───── Excerpted data

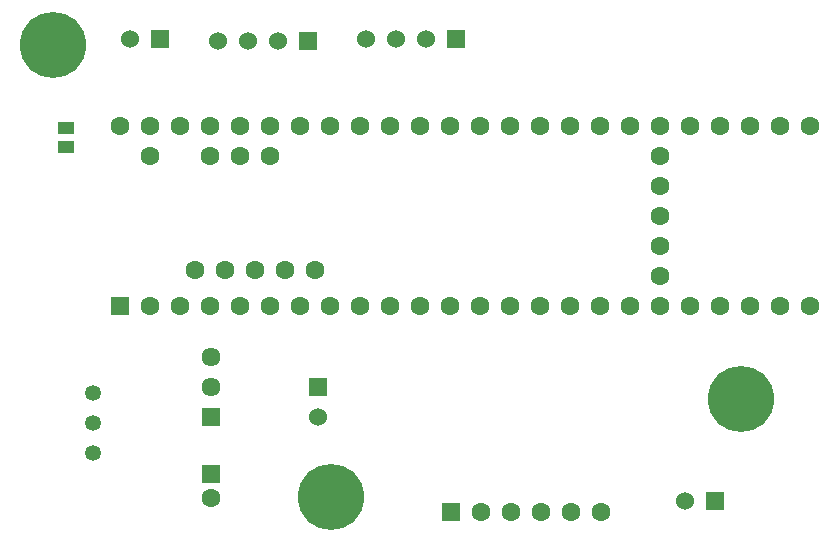
<source format=gbr>
%TF.GenerationSoftware,KiCad,Pcbnew,8.0.2*%
%TF.CreationDate,2024-06-16T16:36:44+02:00*%
%TF.ProjectId,Screen Control,53637265-656e-4204-936f-6e74726f6c2e,rev?*%
%TF.SameCoordinates,Original*%
%TF.FileFunction,Soldermask,Top*%
%TF.FilePolarity,Negative*%
%FSLAX46Y46*%
G04 Gerber Fmt 4.6, Leading zero omitted, Abs format (unit mm)*
G04 Created by KiCad (PCBNEW 8.0.2) date 2024-06-16 16:36:44*
%MOMM*%
%LPD*%
G01*
G04 APERTURE LIST*
%ADD10R,1.610000X1.610000*%
%ADD11C,1.610000*%
%ADD12C,5.600000*%
%ADD13R,1.530000X1.530000*%
%ADD14C,1.530000*%
%ADD15C,1.350000*%
%ADD16R,1.600000X1.600000*%
%ADD17C,1.600000*%
%ADD18R,1.470000X1.070000*%
G04 APERTURE END LIST*
D10*
%TO.C,J7*%
X129590800Y-93624400D03*
D11*
X129590800Y-91084400D03*
X129590800Y-88544400D03*
%TD*%
D12*
%TO.C,*%
X139776200Y-100380800D03*
%TD*%
D13*
%TO.C,J2*%
X138633200Y-91084400D03*
D14*
X138633200Y-93624400D03*
%TD*%
D13*
%TO.C,J4*%
X137795000Y-61747400D03*
D14*
X135255000Y-61747400D03*
X132715000Y-61747400D03*
X130175000Y-61747400D03*
%TD*%
D15*
%TO.C,PS1*%
X119561600Y-96668200D03*
X119561600Y-94128200D03*
X119561600Y-91588200D03*
%TD*%
D12*
%TO.C,*%
X174421800Y-92075000D03*
%TD*%
D16*
%TO.C,C1*%
X129540000Y-98425000D03*
D17*
X129540000Y-100425000D03*
%TD*%
D18*
%TO.C,C2*%
X117271800Y-70771600D03*
X117271800Y-69131600D03*
%TD*%
D13*
%TO.C,J1*%
X150317200Y-61645800D03*
D14*
X147777200Y-61645800D03*
X145237200Y-61645800D03*
X142697200Y-61645800D03*
%TD*%
D12*
%TO.C,*%
X116205000Y-62153800D03*
%TD*%
D13*
%TO.C,J5*%
X125298200Y-61645800D03*
D14*
X122758200Y-61645800D03*
%TD*%
D13*
%TO.C,J6*%
X172212000Y-100761800D03*
D14*
X169672000Y-100761800D03*
%TD*%
D16*
%TO.C,T1*%
X149936200Y-101625400D03*
D17*
X152476200Y-101625400D03*
X155016200Y-101625400D03*
X157556200Y-101625400D03*
X160096200Y-101625400D03*
X162636200Y-101625400D03*
%TD*%
D16*
%TO.C,U1*%
X121908581Y-84170000D03*
D17*
X124448581Y-84170000D03*
X126988581Y-84170000D03*
X129528581Y-84170000D03*
X132068581Y-84170000D03*
X134608581Y-84170000D03*
X137148581Y-84170000D03*
X139688581Y-84170000D03*
X142228581Y-84170000D03*
X144768581Y-84170000D03*
X147308581Y-84170000D03*
X149848581Y-84170000D03*
X152388581Y-84170000D03*
X154928581Y-84170000D03*
X157468581Y-84170000D03*
X160008581Y-84170000D03*
X162548581Y-84170000D03*
X165088581Y-84170000D03*
X167628581Y-84170000D03*
X170168581Y-84170000D03*
X172708581Y-84170000D03*
X175248581Y-84170000D03*
X177788581Y-84170000D03*
X180328581Y-84170000D03*
X167628581Y-81630000D03*
X167628581Y-79090000D03*
X167628581Y-76550000D03*
X167628581Y-74010000D03*
X167628581Y-71470000D03*
X180328581Y-68930000D03*
X177788581Y-68930000D03*
X175248581Y-68930000D03*
X172708581Y-68930000D03*
X170168581Y-68930000D03*
X167628581Y-68930000D03*
X165088581Y-68930000D03*
X162548581Y-68930000D03*
X160008581Y-68930000D03*
X157468581Y-68930000D03*
X154928581Y-68930000D03*
X152388581Y-68930000D03*
X149848581Y-68930000D03*
X147308581Y-68930000D03*
X144768581Y-68930000D03*
X142228581Y-68930000D03*
X139688581Y-68930000D03*
X137148581Y-68930000D03*
X134608581Y-68930000D03*
X132068581Y-68930000D03*
X129528581Y-68930000D03*
X126988581Y-68930000D03*
X124448581Y-68930000D03*
X121908581Y-68930000D03*
X124448581Y-71470000D03*
X129528581Y-71470000D03*
X132068581Y-71470000D03*
X134608581Y-71470000D03*
X128258581Y-81170000D03*
X130798581Y-81170000D03*
X133338581Y-81170000D03*
X135878581Y-81170000D03*
X138418581Y-81170000D03*
%TD*%
M02*

</source>
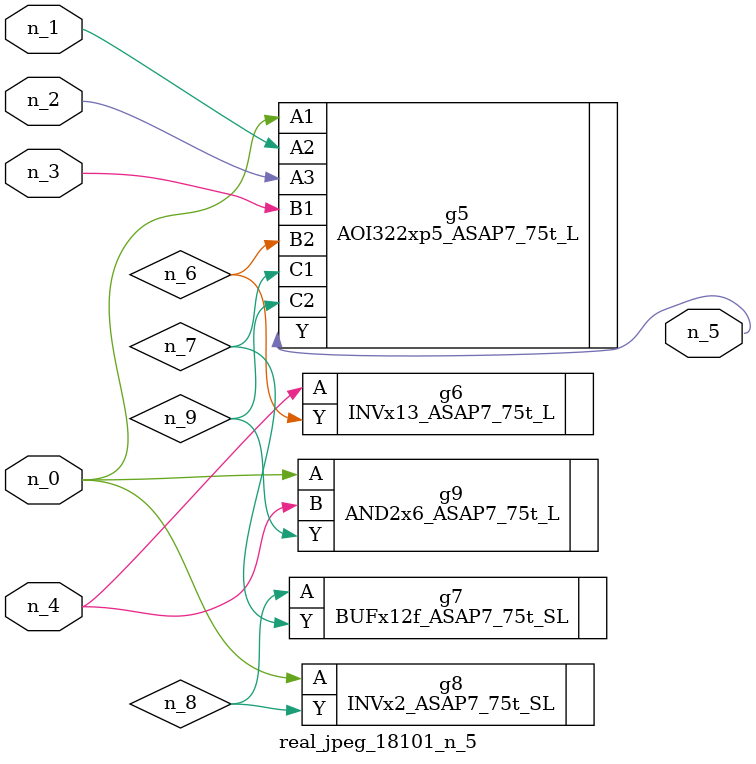
<source format=v>
module real_jpeg_18101_n_5 (n_4, n_0, n_1, n_2, n_3, n_5);

input n_4;
input n_0;
input n_1;
input n_2;
input n_3;

output n_5;

wire n_8;
wire n_6;
wire n_7;
wire n_9;

AOI322xp5_ASAP7_75t_L g5 ( 
.A1(n_0),
.A2(n_1),
.A3(n_2),
.B1(n_3),
.B2(n_6),
.C1(n_7),
.C2(n_9),
.Y(n_5)
);

INVx2_ASAP7_75t_SL g8 ( 
.A(n_0),
.Y(n_8)
);

AND2x6_ASAP7_75t_L g9 ( 
.A(n_0),
.B(n_4),
.Y(n_9)
);

INVx13_ASAP7_75t_L g6 ( 
.A(n_4),
.Y(n_6)
);

BUFx12f_ASAP7_75t_SL g7 ( 
.A(n_8),
.Y(n_7)
);


endmodule
</source>
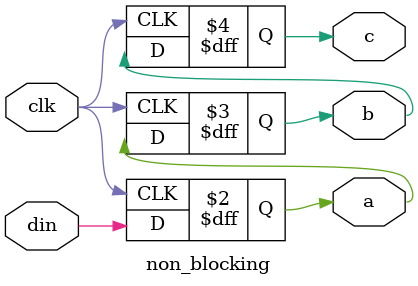
<source format=v>
module non_blocking(din, clk, a, b, c);
input din;
input clk;
output reg a;
output reg b;
output reg c;
always @(posedge clk)
begin
	a <= din;
        b <= a;
        c <= b;
end
endmodule
</source>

──────────

[Activity] Search the lines above for the string "APERTURE", then show every one that has it.

[Output for this exercise]
G04 APERTURE LIST*
G04 APERTURE END LIST*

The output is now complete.